Blueberries are an excellent source of anthocyanins which seem to lower blood pressure and make blood vessels dilate.  A 2011 study showed that eating just one cup of blueberries or strawberries a week can lower your risk of developing high blood pressure.  Over 100,00 men and women participated in the 14-year study.  The researchers found that those who consumed the most anthocyanins from blueberries and strawberries  had an 8% reduction in their risk of developing high blood pressure.  They concluded that the anthocyanins lower blood pressure by dilating the blood vessels.

5. Blueberries protect the heart

A study published in 2013 by Harvard School of Public Health showed that women who consumed three servings a week of blueberries or strawberries were 34% less likely to suffer a heart attack than women who ate the least of these fruits.  Although the 18-year study focused on young and middle-age women, the findings likely apply to everyone, including men.

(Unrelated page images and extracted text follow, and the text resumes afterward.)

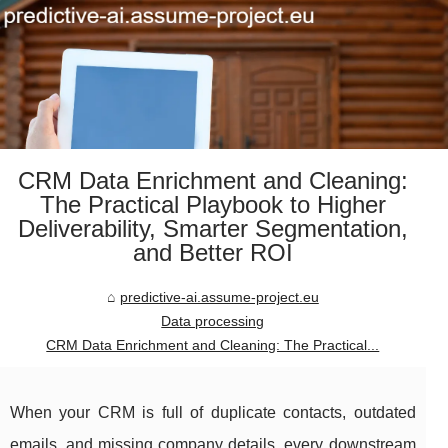
CRM Data Enrichment and Cleaning:
The Practical Playbook to Higher
Deliverability, Smarter Segmentation,
and Better ROI
predictive-ai.assume-project.eu
Data processing
CRM Data Enrichment and Cleaning: The Practical...
When your CRM is full of duplicate contacts, outdated
emails, and missing company details, every downstream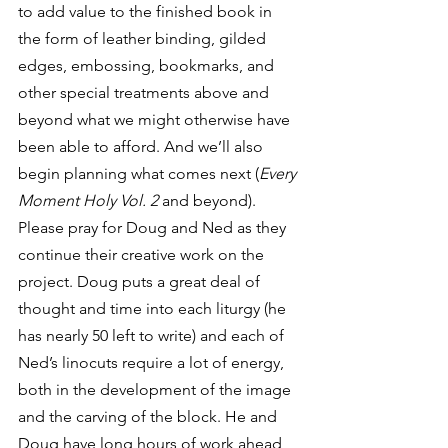
to add value to the finished book in 
the form of leather binding, gilded 
edges, embossing, bookmarks, and 
other special treatments above and 
beyond what we might otherwise have 
been able to afford. And we’ll also 
begin planning what comes next (
Every 
Moment Holy Vol. 2
 and beyond).
Please pray for Doug and Ned as they 
continue their creative work on the 
project. Doug puts a great deal of 
thought and time into each liturgy (he 
has nearly 50 left to write) and each of 
Ned’s linocuts require a lot of energy, 
both in the development of the image 
and the carving of the block. He and 
Doug have long hours of work ahead 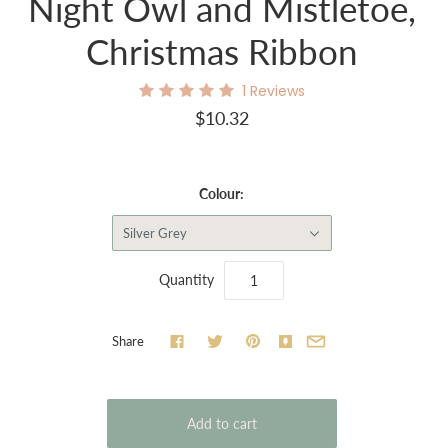
Night Owl and Mistletoe,
Christmas Ribbon
1
Reviews
$10.32
Colour:
Silver Grey
Quantity
Share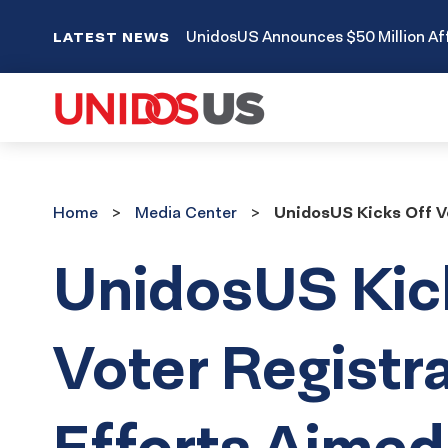
UnidosUS Announces $50 Million Aff
LATEST NEWS
Home
Media
Home
Media Center
UnidosUS Kicks Off V
Center
UnidosUS Kic
Voter Registr
Efforts Aimed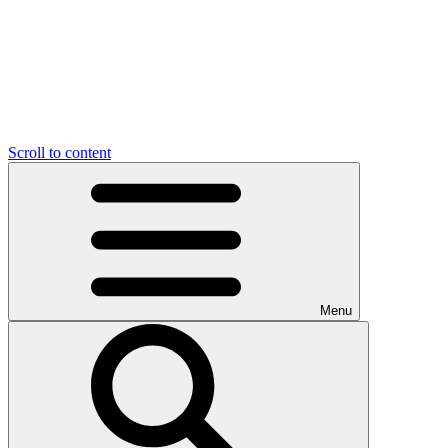
Scroll to content
Menu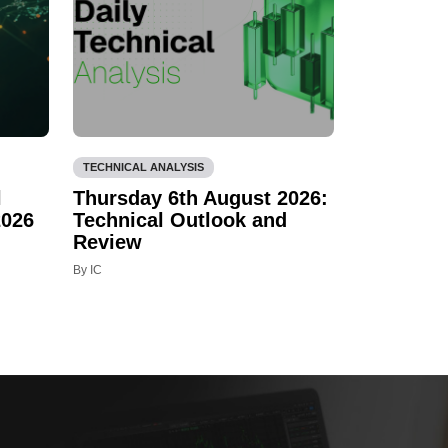
TECHNICAL ANALYSIS
l
Thursday 6th August 2026:
2026
Technical Outlook and
Review
By IC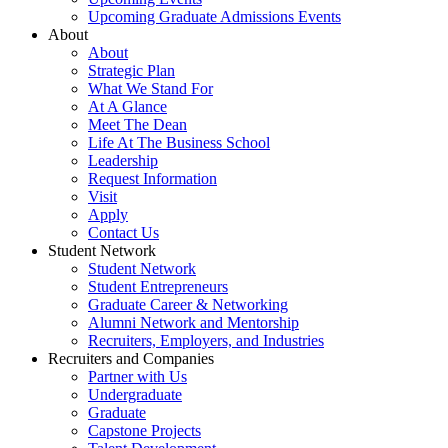
Upcoming Graduate Admissions Events
About
About
Strategic Plan
What We Stand For
At A Glance
Meet The Dean
Life At The Business School
Leadership
Request Information
Visit
Apply
Contact Us
Student Network
Student Network
Student Entrepreneurs
Graduate Career & Networking
Alumni Network and Mentorship
Recruiters, Employers, and Industries
Recruiters and Companies
Partner with Us
Undergraduate
Graduate
Capstone Projects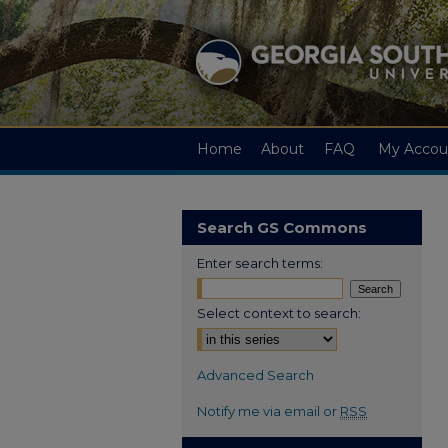
Home
About
FAQ
My Accou
Search GS Commons
Enter search terms:
Select context to search:
Advanced Search
Notify me via email or
RSS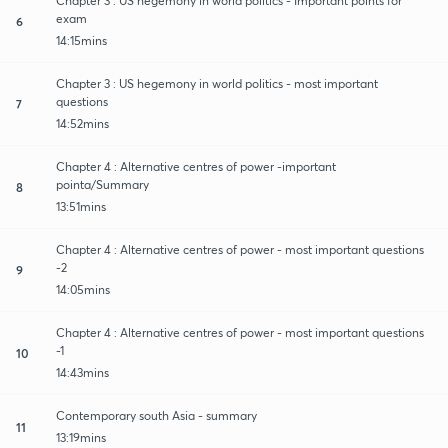
Chapter 3 : US hegemony in world politics - Important points for
exam
6
14:15mins
Chapter 3 : US hegemony in world politics - most important
questions
7
14:52mins
Chapter 4 : Alternative centres of power -important
pointa/Summary
8
13:51mins
Chapter 4 : Alternative centres of power - most important questions
-2
9
14:05mins
Chapter 4 : Alternative centres of power - most important questions
-1
10
14:43mins
Contemporary south Asia - summary
11
13:19mins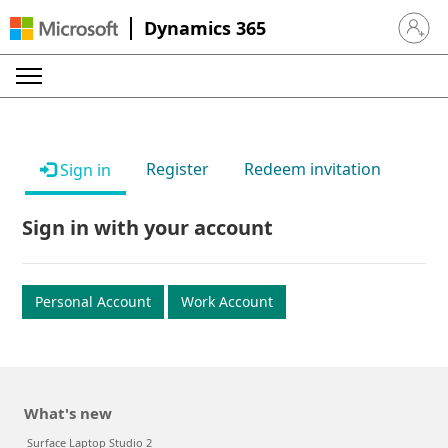
Dynamics 365
Sign in 
Register
Redeem invitation
Sign in
Sign in with your account
Personal Account
Work Account
What's new
Surface Laptop Studio 2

6. Blueberries aid weight loss

Blueberries are a juicy fruit, which means they contain mostly water.  Juicy fruits are great for weight loss or weight maintenance, because they fill you up quickly with their high water content and minimal calories.

7. Blueberries improve blood sugar

Blueberries have a glycemic index of 53, which is relatively low.  This means that blueberries should not cause major blood sugar spikes.

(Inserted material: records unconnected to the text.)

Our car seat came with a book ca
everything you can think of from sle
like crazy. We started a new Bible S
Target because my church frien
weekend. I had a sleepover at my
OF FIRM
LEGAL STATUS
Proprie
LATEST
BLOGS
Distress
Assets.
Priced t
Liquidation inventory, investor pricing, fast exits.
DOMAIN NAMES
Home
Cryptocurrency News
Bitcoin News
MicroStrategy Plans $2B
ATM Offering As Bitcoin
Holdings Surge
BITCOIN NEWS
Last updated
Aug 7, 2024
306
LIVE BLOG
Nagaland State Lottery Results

8. Blueberries protect against Parkinson’s Disease

A 2011 study by the Harvard School of Public Health concluded that men and women who regularly eat berries may reduce their risk of developing Parkinson’s disease.  The researchers believe that the high flavonoid content in berries help ward off the disease.  Study participants who consumed the most flavonoids were 40% less likely to develop Parkinson’s.

Putting It Into Practice

  • Buy organic when possible: Because blueberries are vulnerable to worms and other insects, the conventionally grown varieties are heavily sprayed with pesticides.  Therefore it is best to buy organically grown varieties.  Also, always wash fruit before eating.
  • Eat fresh and in salads: Blueberries are great eaten fresh or tossed into green salads.
  • Use as a topping: Blueberries can be added to oatmeal, cereal and yogurt.  To prolong the shelf life, it is best to keep them refrigerated.
  • Cook them: Blueberries can be baked for added sweetness and nutrition.  They can also be made into jam and jelly.
  • Freeze them: You can buy frozen blueberries, or you can freeze fresh ones yourself.  During the summer months when blueberries are plentiful, you can buy them in large quantities on sale and freeze them.  Just wash and dry the berries, lay them on a pan and freeze until they are solid.  Package the frozen berries in freezer-safe storage bags, so they are ready for the winter months.
  • Try other berries: If you don’t like blueberries or can’t find them, other berries like strawberries, raspberries, and blackberries are a tasty alternative.
  • A balanced diet is best: While blueberries are healthy, it is best to include other fruits to meet your daily fruit quota.  So in addition to blueberries and other berries, also eat the colors of the rainbow (blue, purple, red, yellow, green, orange) for better total health.